Colombia’s FARC candidate out of presidential race due to ill health

FAN Editor
Colombia's FARC leader and presidential candidate Rodrigo Londono speaks during a news conference in Bogota
Colombia’s FARC (Revolutionary Armed Forces of Colombia) leader and presidential candidate Rodrigo Londono, also known as Timochenko, speaks during a news conference in Bogota, Colombia February 28, 2018. REUTERS/Jaime Saldarriaga

March 8, 2018

BOGOTA (Reuters) – Colombia’s former FARC rebels will not field a candidate in the country’s May presidential election as its hopeful, Rodrigo Londono, battles heart problems, the group said on Thursday.

The group will, however, have candidates in Sunday’s congressional election, its first outing as an unarmed political party, after it demobilized under a 2016 peace deal with the government.

Known by his nom de guerre Timochenko, Londono had been the FARC’s bet to replace President Juan Manuel Santos when the latter leaves office in August, but heart surgery on Wednesday has put him out of the race.

The group said attacks by the right wing, including protests at their events, were a further reason for pulling out of the presidential election.

Londono canceled campaigning last month after his motorcade was pelted with tomatoes and eggs by angry protesters.

“The surgery which took place yesterday, combined with already discussed features of the electoral campaign, has led us to decline our presidential aspirations,” FARC senate candidate Ivan Marquez told journalists, reading from a statement.

Marquez said the group was open to backing a presidential candidate from a different party, so long as that person supports the peace deal.

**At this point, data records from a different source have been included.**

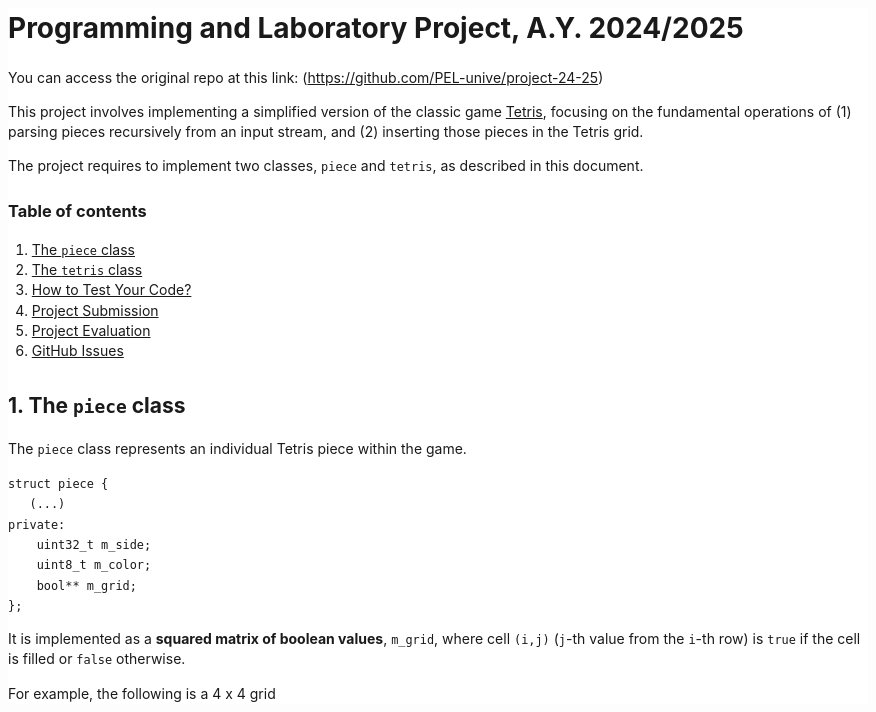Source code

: # Programming and Laboratory Project, A.Y. 2024/2025

You can access the original repo at this link: (https://github.com/PEL-unive/project-24-25)

This project involves implementing a simplified version of the classic game [Tetris](https://www.lumpty.com/amusements/games/tetris/tetris.html), focusing on the fundamental operations of (1) parsing pieces recursively from an input stream, and (2) inserting those pieces in the Tetris grid.

The project requires to implement two classes, `piece` and `tetris`, as described in this document.

### Table of contents

1. [The `piece` class](#piece)
2. [The `tetris` class](#tetris)
3. [How to Test Your Code?](#testing)
4. [Project Submission](#submission)
5. [Project Evaluation](#evaluation)
6. [GitHub Issues](#issues)

## 1. The `piece` class <a name="piece"></a>

The `piece` class represents an individual Tetris piece within the game.

```
struct piece {
   (...)
private:
    uint32_t m_side;
    uint8_t m_color;
    bool** m_grid;
};
```

It is implemented as a **squared matrix of boolean values**, `m_grid`, where cell `(i,j)` (`j`-th value from the `i`-th row) is `true` if the cell is filled or `false` otherwise.

For example, the following is a 4 x 4 grid

<p align="center">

Seventy-four FARC candidates for the lower and upper house of Congress will run in legislative elections on Sunday. The group is guaranteed ten seats in the body through 2026 under the terms of the peace deal but has said it hopes to win more.

The Shaio clinic said in a statement Londono is under observation and had also been suffering a pulmonary sickness and an obstructed cerebral artery.

The former FARC commander was unlikely to have garnered many votes from Colombians, many of whom believe its leaders should be in prison, not running for office. Recent polls have shown him with a maximum of 1 percent support.